*Given information*:
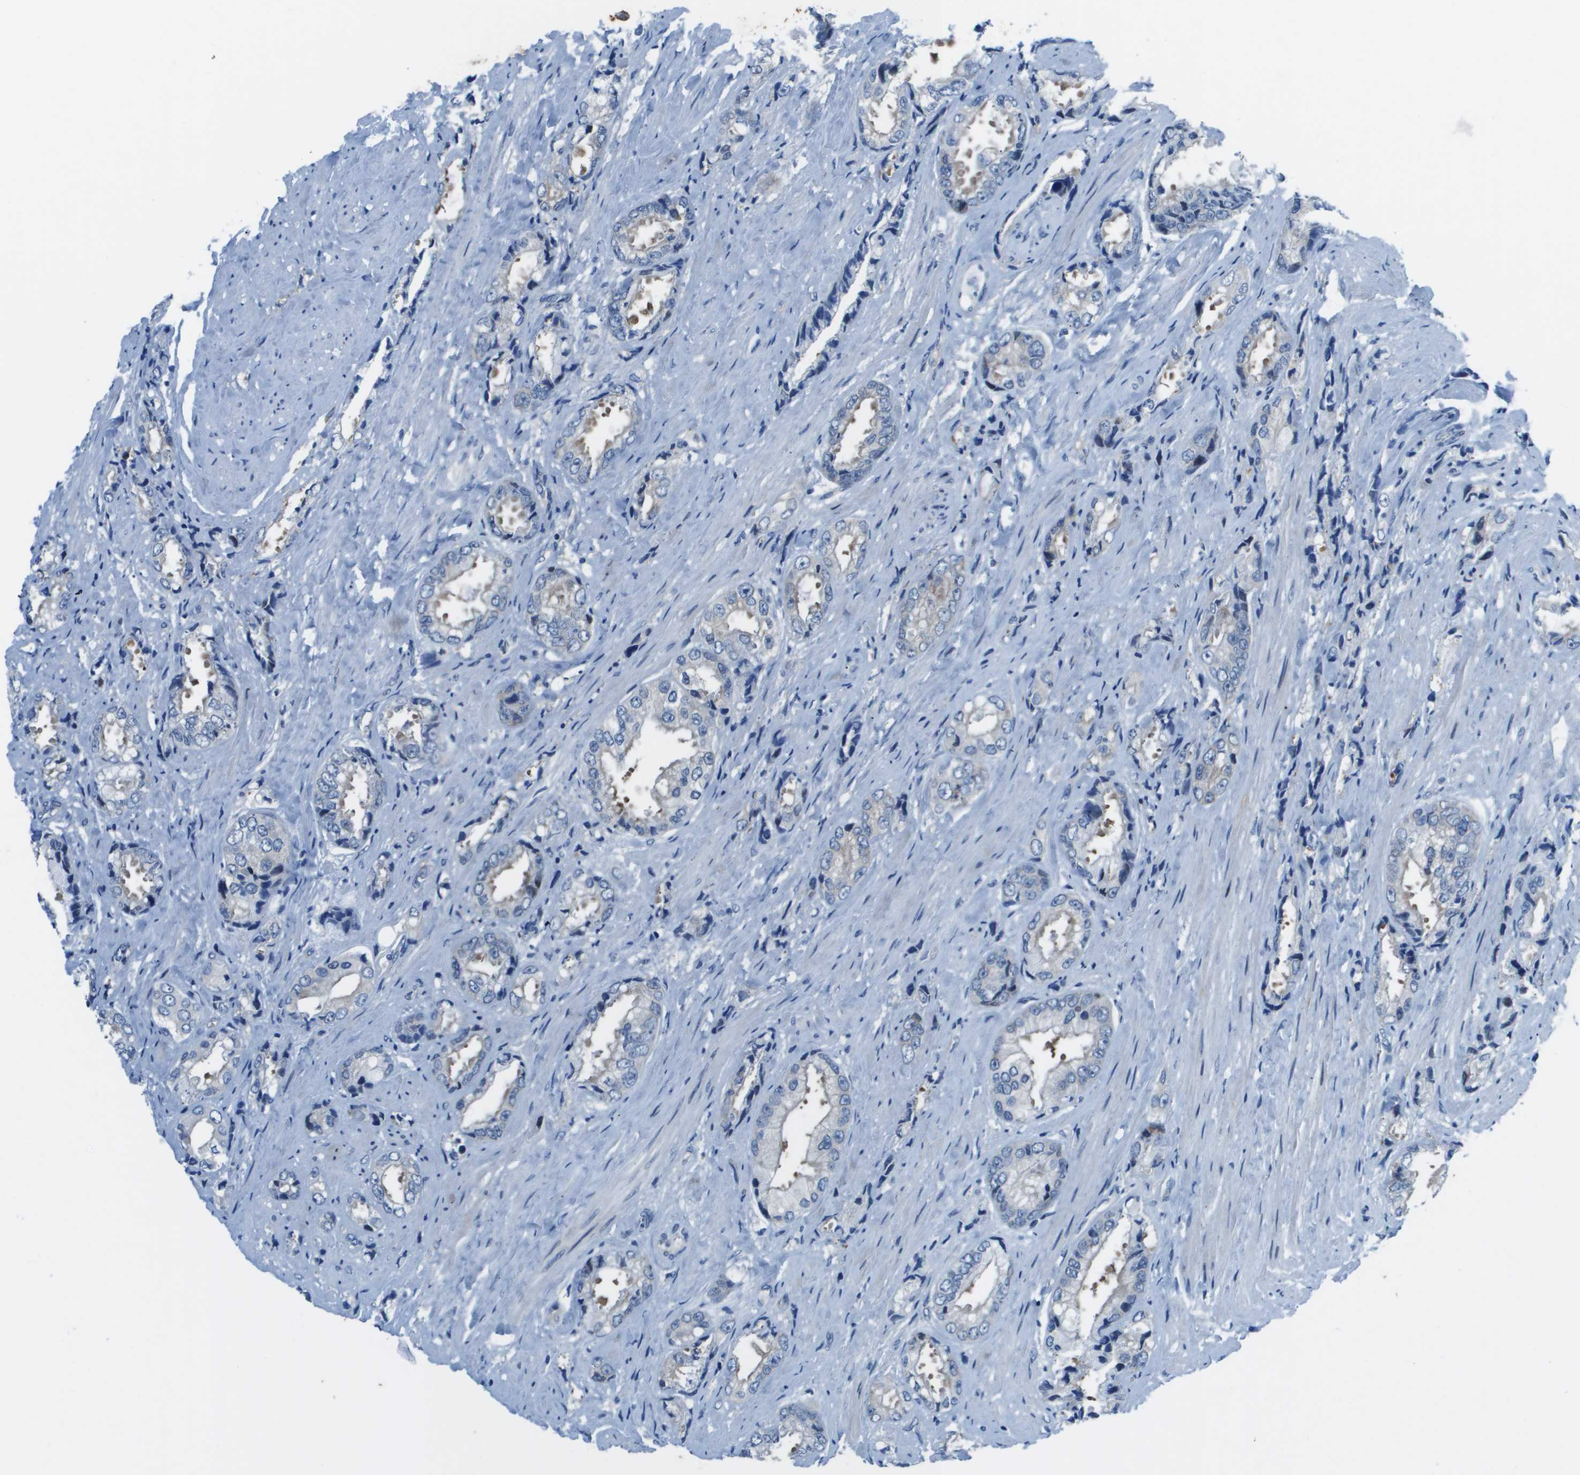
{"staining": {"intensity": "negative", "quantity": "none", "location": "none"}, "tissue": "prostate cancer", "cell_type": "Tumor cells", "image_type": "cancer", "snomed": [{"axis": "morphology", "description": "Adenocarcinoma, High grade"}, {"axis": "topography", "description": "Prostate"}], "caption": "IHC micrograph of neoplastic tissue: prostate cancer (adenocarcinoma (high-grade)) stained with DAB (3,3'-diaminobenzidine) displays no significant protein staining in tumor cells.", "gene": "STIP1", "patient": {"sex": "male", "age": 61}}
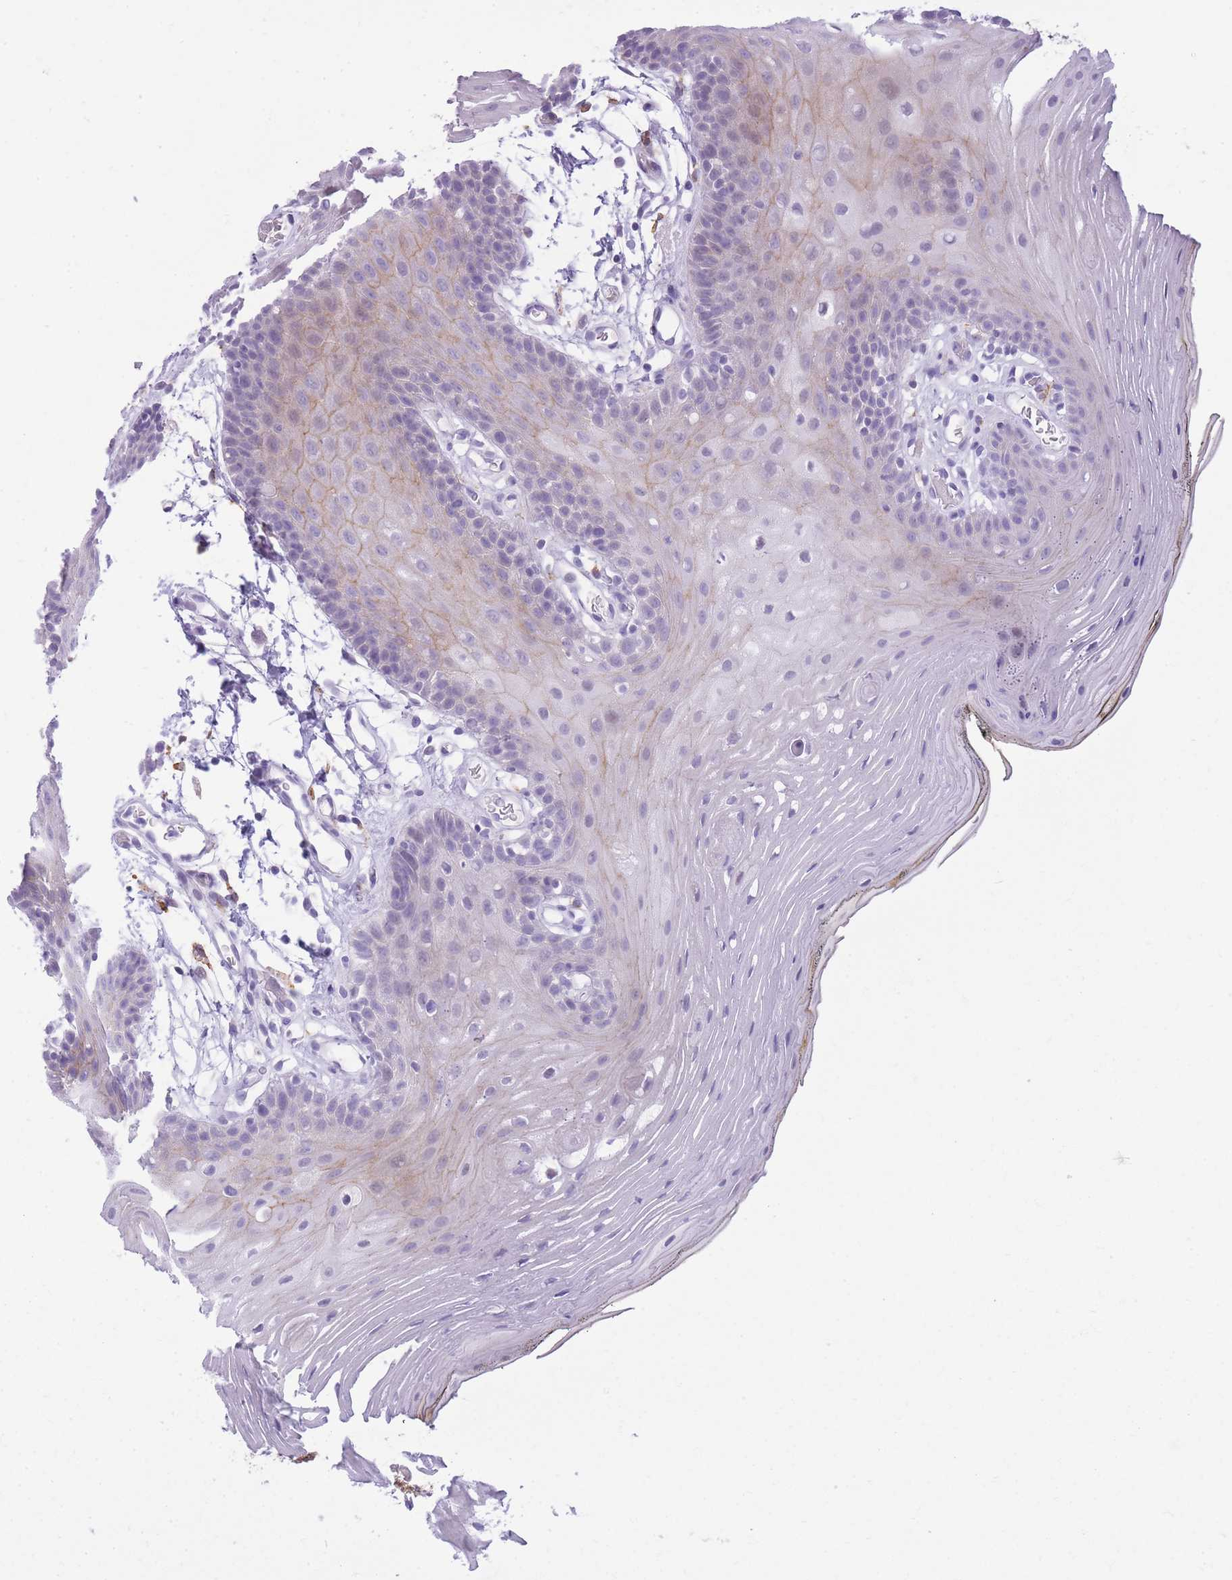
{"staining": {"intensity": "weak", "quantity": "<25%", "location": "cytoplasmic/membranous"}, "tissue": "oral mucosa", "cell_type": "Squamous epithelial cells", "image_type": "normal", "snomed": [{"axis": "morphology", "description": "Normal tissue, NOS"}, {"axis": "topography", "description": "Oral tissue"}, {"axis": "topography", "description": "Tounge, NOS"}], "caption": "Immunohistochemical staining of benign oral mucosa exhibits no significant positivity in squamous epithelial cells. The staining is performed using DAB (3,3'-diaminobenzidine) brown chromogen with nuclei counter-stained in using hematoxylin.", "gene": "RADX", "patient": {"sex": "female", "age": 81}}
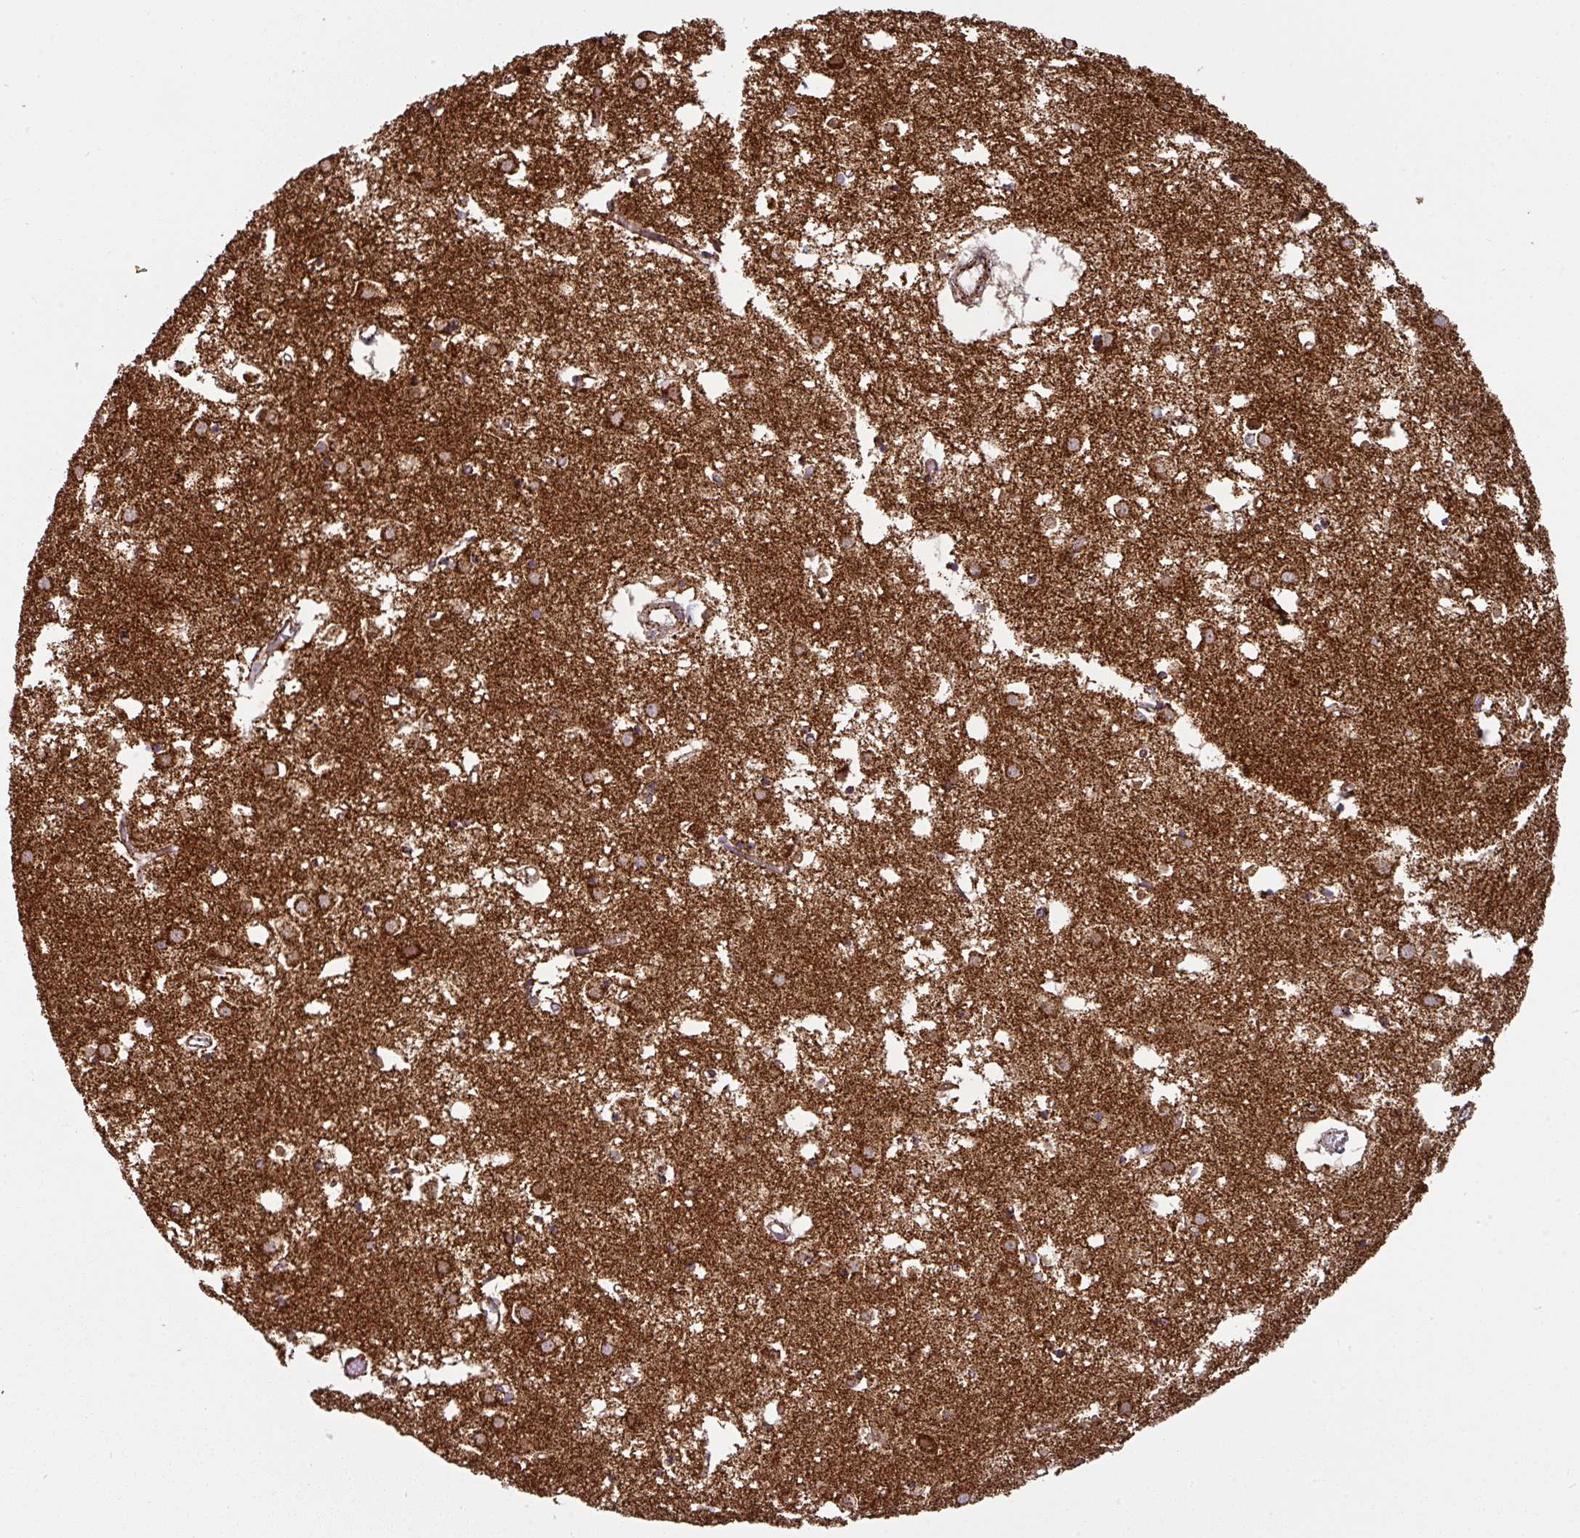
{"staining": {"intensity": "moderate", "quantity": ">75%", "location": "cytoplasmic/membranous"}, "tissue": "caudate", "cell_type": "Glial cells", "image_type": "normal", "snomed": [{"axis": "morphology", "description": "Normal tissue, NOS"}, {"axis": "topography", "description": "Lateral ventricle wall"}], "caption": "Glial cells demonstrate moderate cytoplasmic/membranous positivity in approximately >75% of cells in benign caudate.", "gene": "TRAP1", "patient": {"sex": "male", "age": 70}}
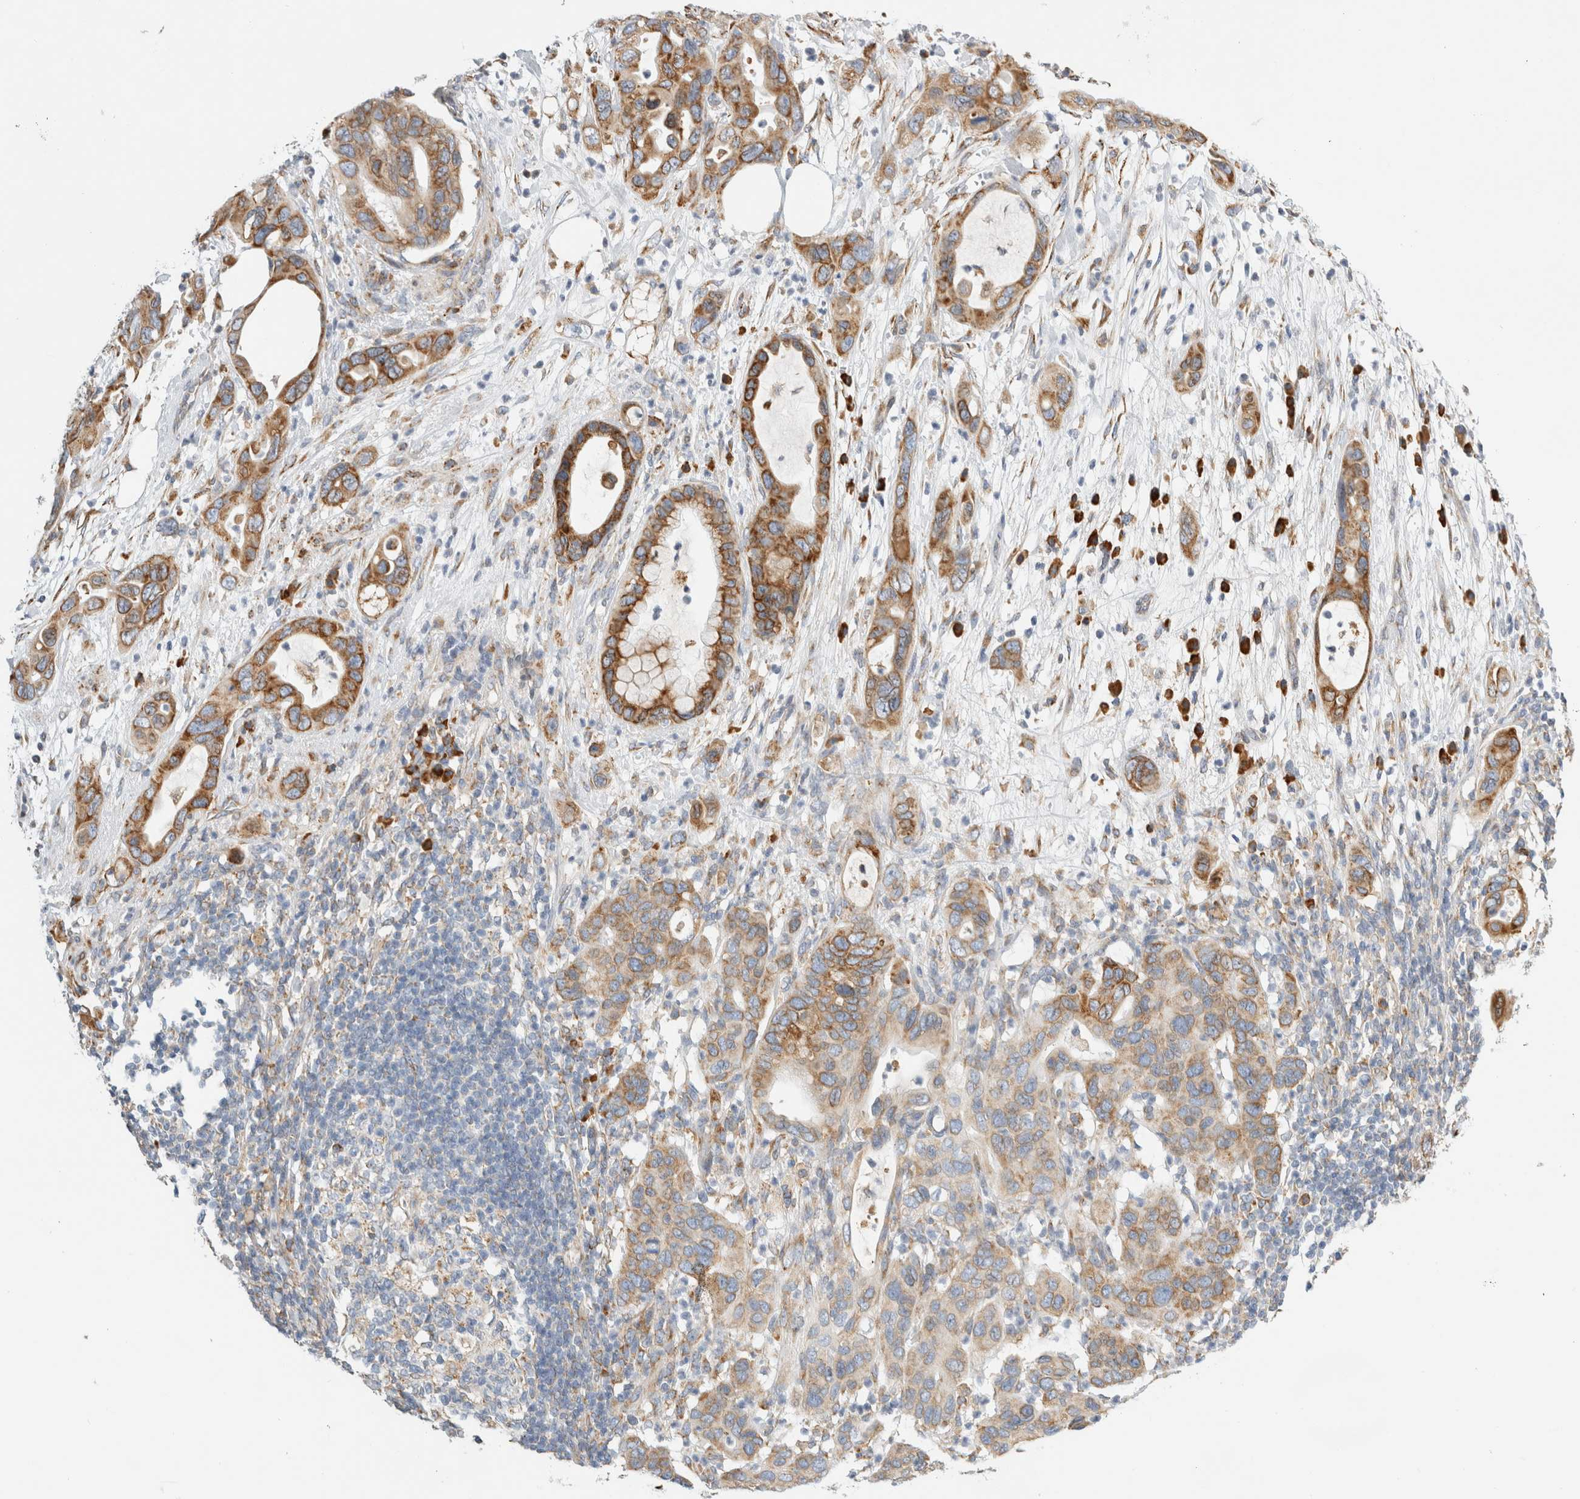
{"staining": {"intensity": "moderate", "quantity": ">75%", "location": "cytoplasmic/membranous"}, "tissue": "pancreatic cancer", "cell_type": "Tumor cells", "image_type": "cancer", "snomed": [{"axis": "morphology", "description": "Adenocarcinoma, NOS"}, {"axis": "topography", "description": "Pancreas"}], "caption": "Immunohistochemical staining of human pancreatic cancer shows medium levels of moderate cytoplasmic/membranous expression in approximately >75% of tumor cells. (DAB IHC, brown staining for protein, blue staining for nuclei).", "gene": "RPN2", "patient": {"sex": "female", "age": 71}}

*What you will do*: The answer must consist of every line above that contains the word "Normal".

*Problem solution*:
{"staining": {"intensity": "weak", "quantity": "<25%", "location": "cytoplasmic/membranous"}, "tissue": "oral mucosa", "cell_type": "Squamous epithelial cells", "image_type": "normal", "snomed": [{"axis": "morphology", "description": "Normal tissue, NOS"}, {"axis": "topography", "description": "Oral tissue"}, {"axis": "topography", "description": "Tounge, NOS"}], "caption": "Immunohistochemical staining of benign oral mucosa exhibits no significant positivity in squamous epithelial cells. The staining is performed using DAB (3,3'-diaminobenzidine) brown chromogen with nuclei counter-stained in using hematoxylin.", "gene": "RADX", "patient": {"sex": "female", "age": 81}}
{"staining": {"intensity": "moderate", "quantity": ">75%", "location": "cytoplasmic/membranous"}, "tissue": "caudate", "cell_type": "Glial cells", "image_type": "normal", "snomed": [{"axis": "morphology", "description": "Normal tissue, NOS"}, {"axis": "topography", "description": "Lateral ventricle wall"}], "caption": "Glial cells demonstrate moderate cytoplasmic/membranous positivity in approximately >75% of cells in benign caudate.", "gene": "TRAP1", "patient": {"sex": "male", "age": 70}}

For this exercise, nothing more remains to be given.